Новосибирск 10.4 °C

Дом. Новосибирск далеких военных лет

25.04.2003 00:00:00

К 110-летию Новосибирска

Продолжение. Начало в номере за 19 апреля 2003 года

 Мы медленно шагали по заснеженному тротуару, и я рассказывал своему товарищу о каждом доме, о людях, живших в них в ту далекую пору. Вот на это высокое крыльцо каждый день шаркающей походкой выходил старик с белой окладистой бородой, похожий на Чарльза Дарвина. Даже в дни, когда все прятались от зноя, он был облачен в черное пальто и шляпу. Усевшись на раскладной стул, старик вооружался большущей лупой и читал газеты. Он не произносил ни слова. Мы почему-то побаивались его.

А вот к этому дому однажды пасмурным днем подвезли красивое, хотя и странное, сооружение на высоких колесах. Оно было обито бархатом и украшено искусственными цветами, и везли его две лошади в черных попонах до самой земли и отверстиями, окантованными тоже красным бархатом, для глаз, ноздрей и ушей. Эта упряжка источала грусть пополам с жутью. Так мы, пацаны, впервые узнали, как хоронят людей, увидели покойника, которого вынесли из дома, как поставили гроб на катафалк.

Я рассказывал и рассказывал моему другу то, что волновало сердце мое, и он с любопытством смотрел то на дома, то на меня. Но самый интересный рассказ я приберегал на конец нашей встречи. Конечно, больше всего мне хотелось показать ему свой дом. Мы уже подходили к нему.

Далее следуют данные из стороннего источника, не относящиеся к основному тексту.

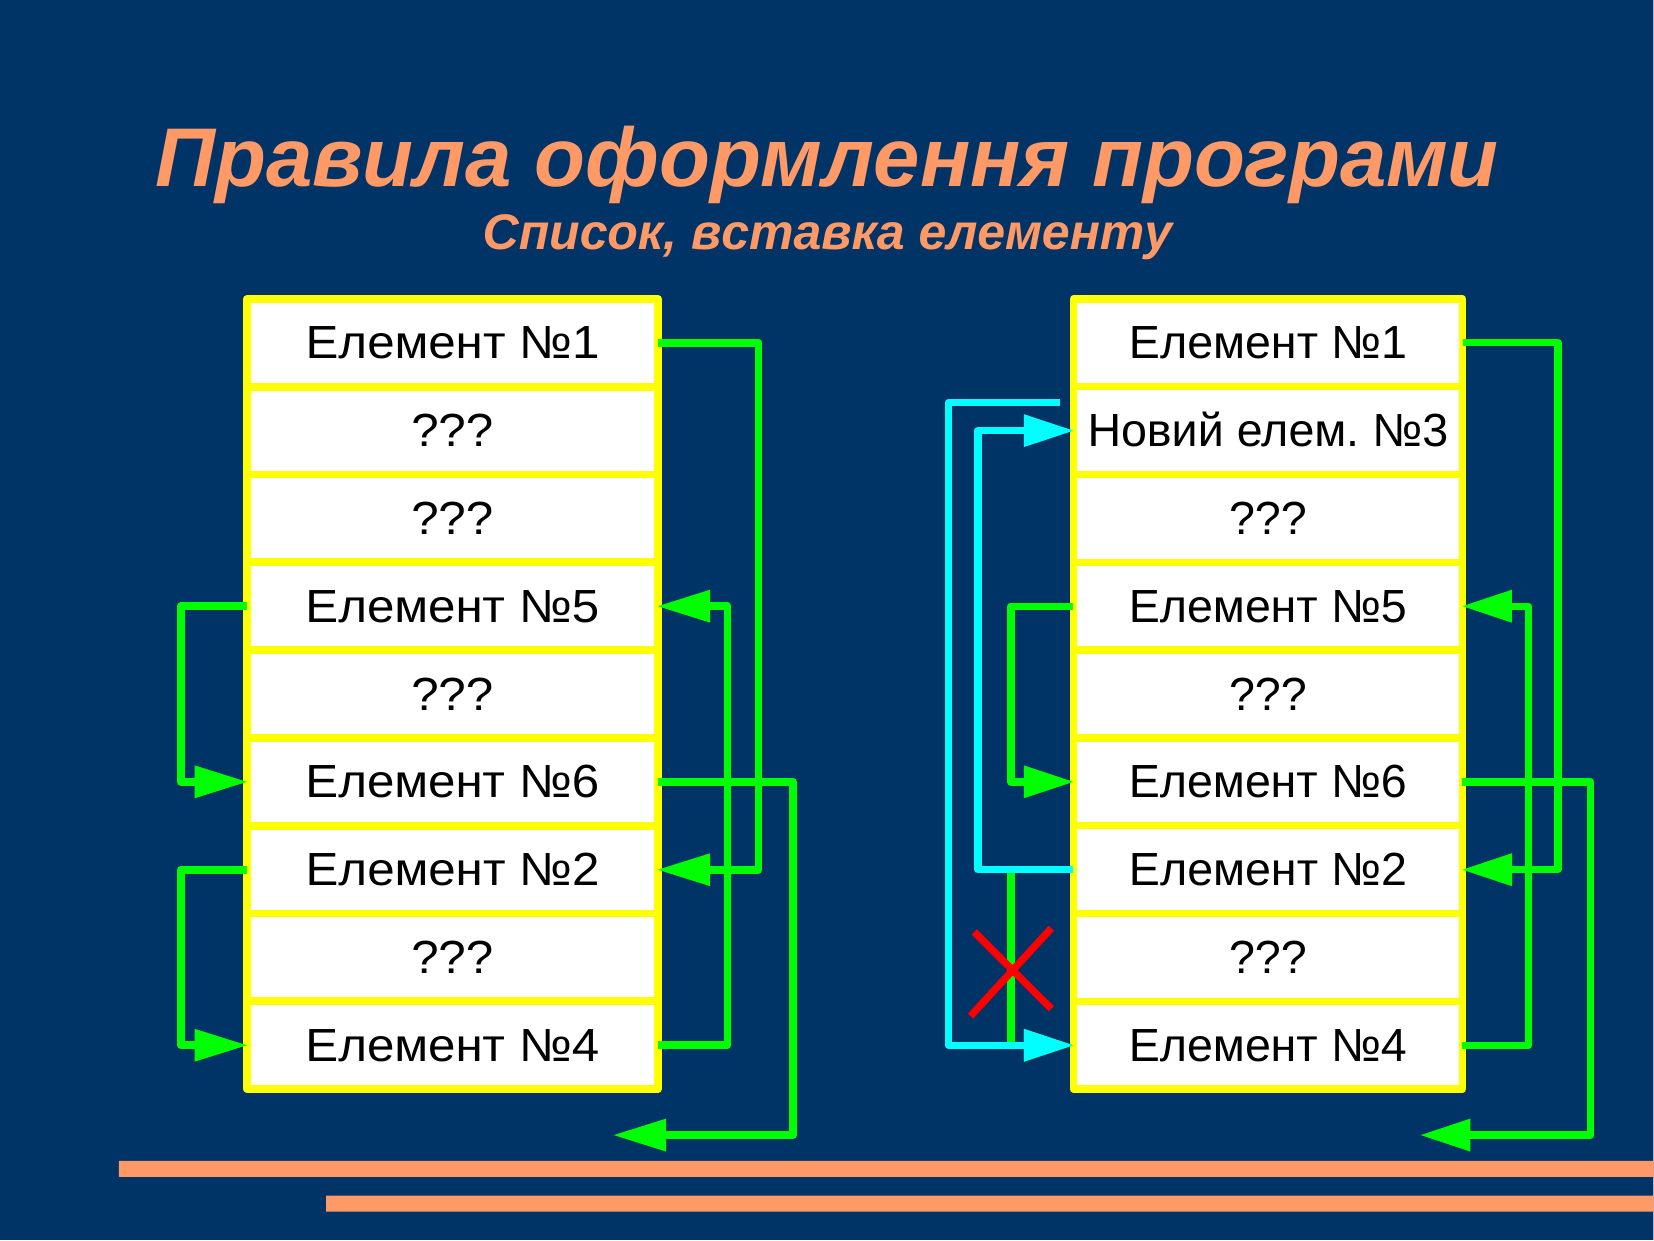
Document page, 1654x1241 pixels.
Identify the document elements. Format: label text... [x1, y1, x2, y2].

picture [177, 295, 798, 1152]
picture [944, 295, 1595, 1152]
title Правила оформлення програми Список, вставка елементу [121, 46, 1534, 325]
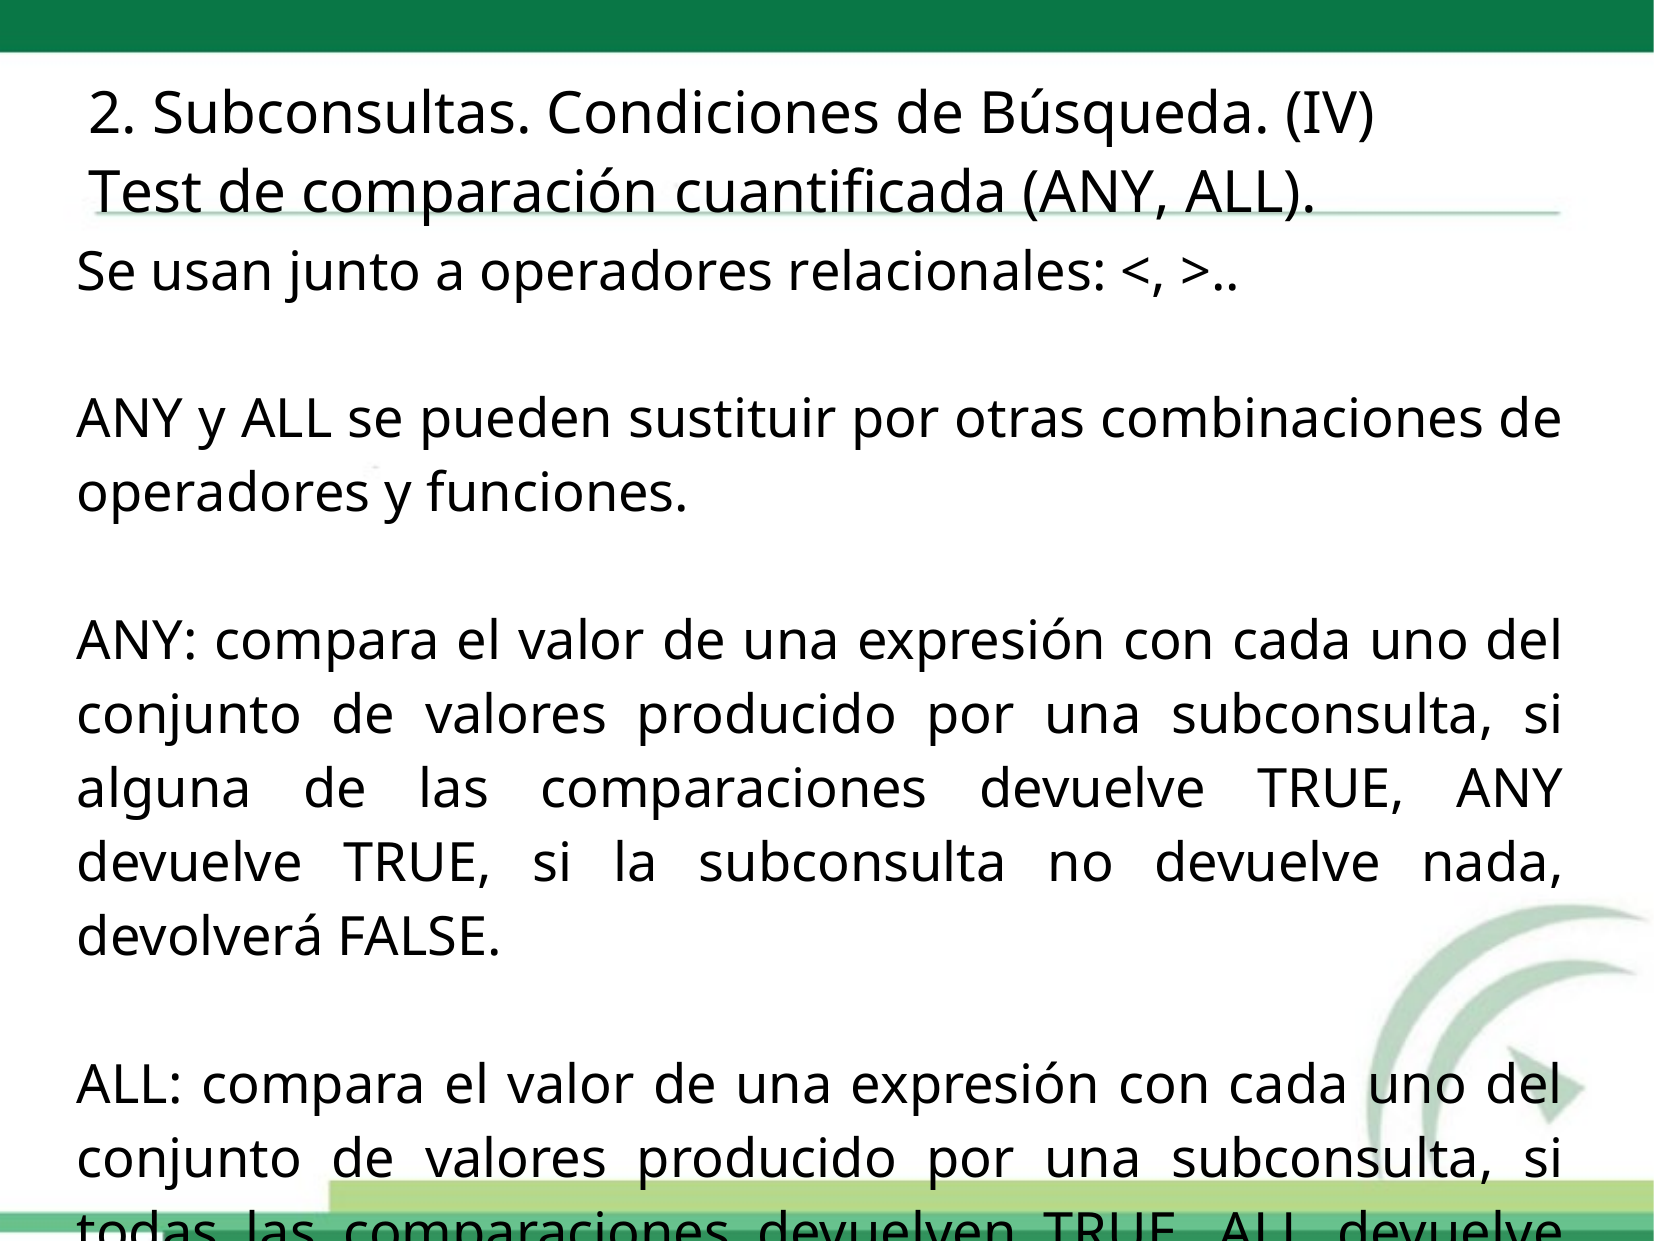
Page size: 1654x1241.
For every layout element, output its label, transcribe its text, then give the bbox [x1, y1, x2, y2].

picture [0, 0, 1654, 1241]
title 2. Subconsultas. Condiciones de Búsqueda. (IV) Test de comparación cuantificada (ANY, ALL). [88, 46, 1577, 254]
list Se usan junto a operadores relacionales: <, >.. ANY y ALL se pueden sustituir por otras combinaciones de operadores y funciones. ANY: compara el valor de una expresión con cada uno del conjunto de valores producido por una subconsulta, si alguna de las comparaciones devuelve TRUE, ANY devuelve TRUE, si la subconsulta no devuelve nada, devolverá FALSE. ALL: compara el valor de una expresión con cada uno del conjunto de valores producido por una subconsulta, si todas las comparaciones devuelven TRUE, ALL devuelve TRUE, en caso contrario, devolverá FALSE. [76, 231, 1565, 1241]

И вдруг... вместо него я увидел штабель бревен, которые еще недавно были хранящей нас от холода и невзгод плотью. Его снесли, похоронили. На его месте развертывалась огромная строительная площадка. А рядом со штабелем тлела куча того, что уже не нужно было людям и что было приготовлено к «кремации». Я подошел к ней и увидел почерневшую морду существа, венчавшего водосток, придуманного художником и жестянщиком. Ах, как больно мне стало!

Проводив своего гостя, я снова вернулся к тому месту, где когда-то жил. И, пожалуй, впервые так остро почувствовал, что такое в человеческой судьбе Дом, согревший и взрастивший тебя.

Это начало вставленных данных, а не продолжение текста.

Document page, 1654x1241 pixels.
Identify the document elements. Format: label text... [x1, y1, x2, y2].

Впервые я тосковал горькой тоской, которая раньше жила в глазах и в больном сердце моей мамы, а сейчас будто перекатилась в мою душу. Мамино сердце, бившееся восемь десятков лет, кровоточило не лечащейся ни одним врачом, ни одним лекарством грустью о доме в далеком волжском городе, где прошли ее детство и молодость. Только здесь, на этом пепелище, мне стало понятно, чем они были, почему жили в ее тихих воспоминаниях до той минуты, пока сердце не остановилось.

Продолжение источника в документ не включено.